- Specialty: Endocrinology

= Galactorrhea hyperprolactinemia =

Galactorrhea hyperprolactinemia is increased blood prolactin levels associated with galactorrhea (abnormal milk secretion). It may be caused by such things as certain medications, pituitary disorders and thyroid disorders. The condition can occur in males as well as females. Relatively common etiologies include prolactinoma, medication effect, kidney failure, granulomatous diseases of the pituitary gland, and disorders which interfere with the hypothalamic inhibition of prolactin release. Ectopic (non-pituitary) production of prolactin may also occur. Galactorrhea hyperprolactinemia is listed as a “rare disease” by the Office of Rare Diseases of the National Institutes of Health. This means that it affects less than 200,000 people in the United States population.

==Signs and symptoms==
Symptoms of galactorrhea hyperprolactinemia include a high blood prolactin level, abnormal milk production in the breast, galactorrhea, menstrual abnormalities, reduced libido, reduced fertility, puberty problems, and headaches.
==Causes==
The following are some of the possible medical causes of galactorrhea hyperprolactinemia that are listed by the Diseases Database: pregnancy, breastfeeding, sexual intercourse, shingles, prolactin secreting pituitary tumor, along with many others.

==Diagnosis==
Galactorrhea is generally considered a symptom which may indicate a more serious problem. Collection of a thorough medical history, including pregnancies, surgeries, and consumption of drugs and medications is a first step in diagnosing the cause of galactorrhea. A physical examination, along with a breast examination, will usually be conducted. Blood and urine samples may be taken to determine levels of various hormones in the body, including prolactin and compounds related to thyroid function. A mammogram (an X-ray of the breast) or an ultrasound scan (using high frequency sound waves) might be used to determine if there are any tumors or cysts present in the breasts themselves.

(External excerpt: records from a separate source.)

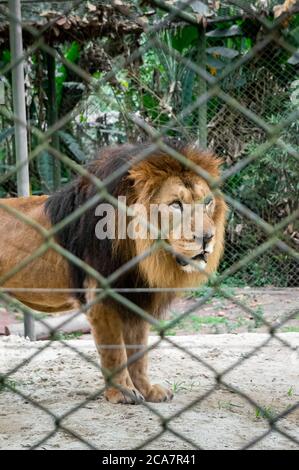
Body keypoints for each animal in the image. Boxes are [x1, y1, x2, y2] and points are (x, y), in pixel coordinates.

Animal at [0, 140, 226, 404]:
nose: (207, 238)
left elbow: (139, 354)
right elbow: (115, 353)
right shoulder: (102, 300)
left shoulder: (135, 296)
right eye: (176, 205)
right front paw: (122, 393)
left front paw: (148, 391)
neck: (140, 251)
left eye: (207, 202)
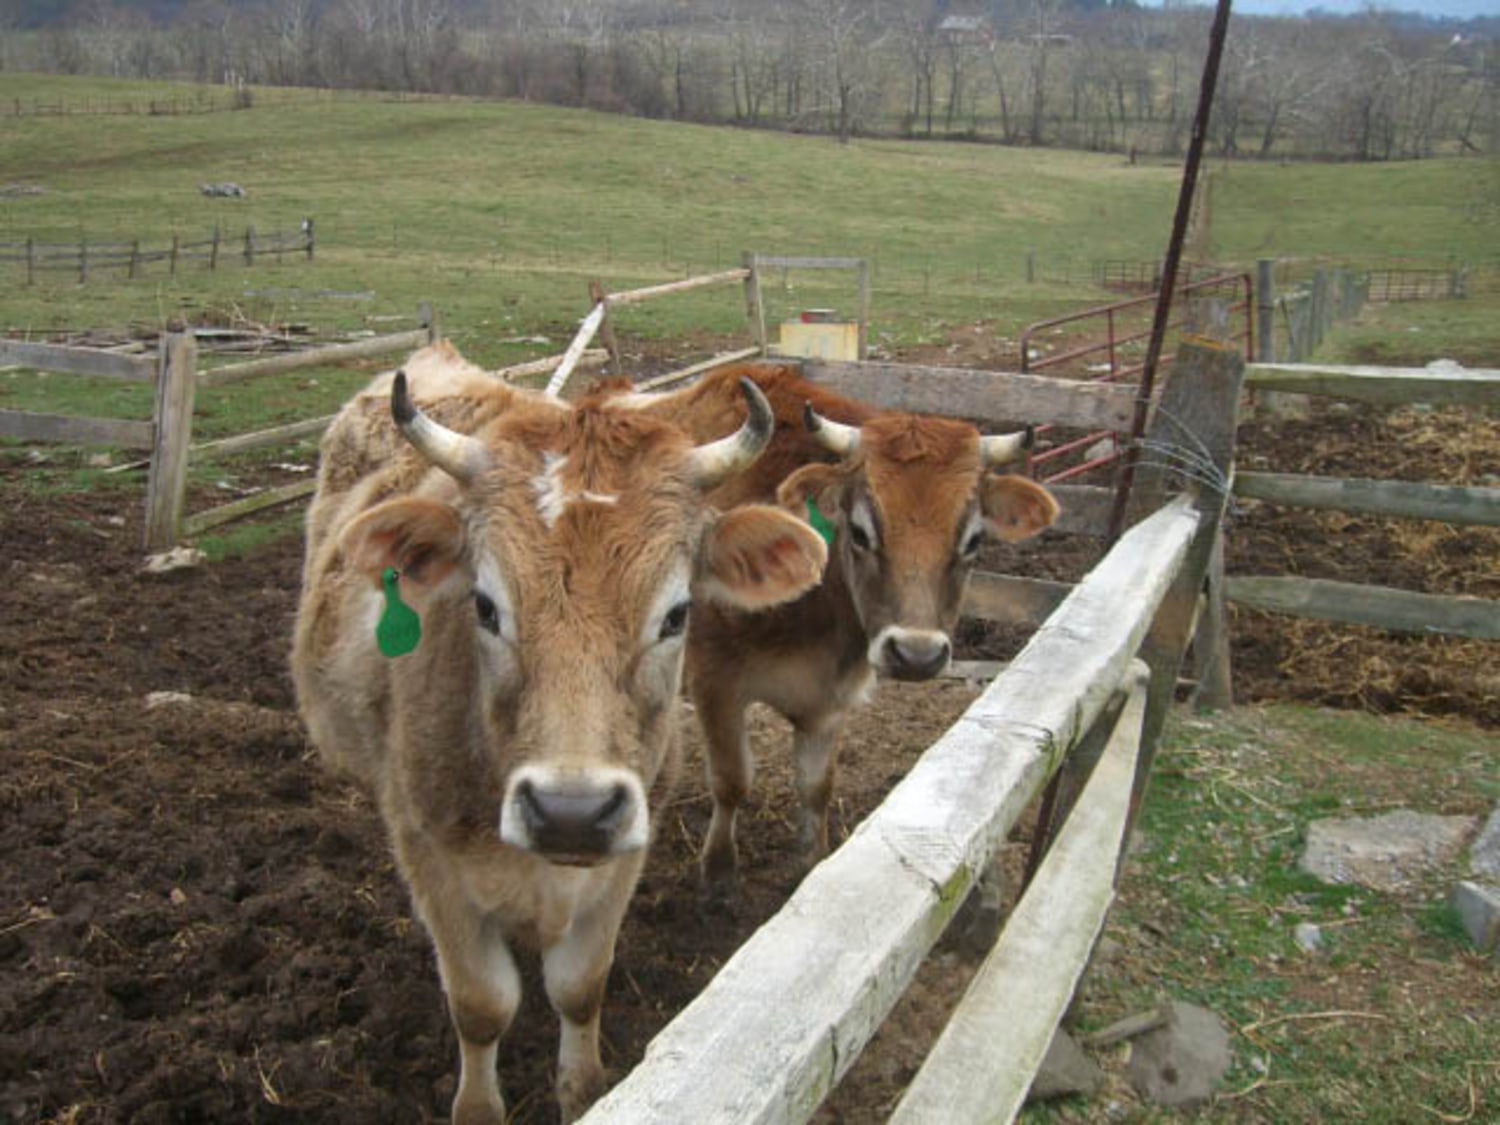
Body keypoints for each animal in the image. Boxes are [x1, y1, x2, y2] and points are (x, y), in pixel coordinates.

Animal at [289, 343, 834, 1125]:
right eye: (485, 606)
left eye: (677, 613)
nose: (570, 812)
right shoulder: (430, 856)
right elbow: (481, 1004)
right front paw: (478, 1105)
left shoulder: (623, 856)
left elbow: (580, 985)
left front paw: (582, 1085)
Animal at [627, 366, 1062, 894]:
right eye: (860, 532)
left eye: (974, 540)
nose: (916, 654)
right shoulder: (715, 683)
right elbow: (732, 780)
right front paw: (718, 871)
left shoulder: (831, 700)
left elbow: (816, 786)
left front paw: (811, 860)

If a tumor of the pituitary gland is suspected, a magnetic resonance imaging (MRI) scan can locate tumors or abnormalities in tissues.

==Treatment==
===Medical care===
Direct treatment is geared toward resolving hyperprolactinemic symptoms or reducing tumor size. Patients on medications that cause hyperprolactinaemia should have them withdrawn if possible. Patients with hypothyroidism should be given thyroid hormone replacement therapy. When symptoms are present, medical therapy is the treatment of choice. Patients with hyperprolactinemia and no symptoms (idiopathic or microprolactinoma) can be monitored without treatment. Consider treatment for women with amenorrhea. In addition, dual energy X-ray absorptiometry scanning should be considered to evaluate bone density. The persistent hypogonadism associated with hyperprolactinemia can lead to osteoporosis. Treatment significantly improves the patient's quality of life. If the goal is to treat hypogonadism only, patients with idiopathic hyperprolactinemia or microadenoma can be treated with estrogen replacement therapy and prolactin levels can be monitored. Radiation treatment is another option. However, the risk of hypopituitarism makes this a poor choice. It may be necessary for rapidly growing tumors, but its benefits in routine treatment have not been shown to outweigh the risks.

===Surgical care===
General indications for pituitary surgery include patient drug intolerance, tumors resistant to medical therapy, patients who have persistent visual field defects in spite of medical treatment, and patients with large cystic or hemorrhagic tumors.

===Consultations===
Physicians who are comfortable with the initial evaluation of a patient (without evidence of tumor mass effect) can easily initiate therapy and provide follow-up. However, given the time constraints of modern ambulatory medicine, consultation with an endocrinologist is often necessary.
==Prognosis==
The prognosis for patients with prolactinomas is good: most remain stable or regress. In pregnant women, prolactinomas must be observed closely because the lesions may greatly increase in size.

==Epidemiology==
Hyperprolactinemia occurs more commonly in women. The prevalence of hyperprolactinemia ranges from 0.4% in an unselected normal adult population (10,000 normal Japanese adults working at a single factory) to as high as 9 to 17% in women with reproductive disorders. Its prevalence was found to be 5% in a family planning clinic population, 9% in a population of women with adult-onset amenorrhea, and 17% among women with polycystic ovary syndrome.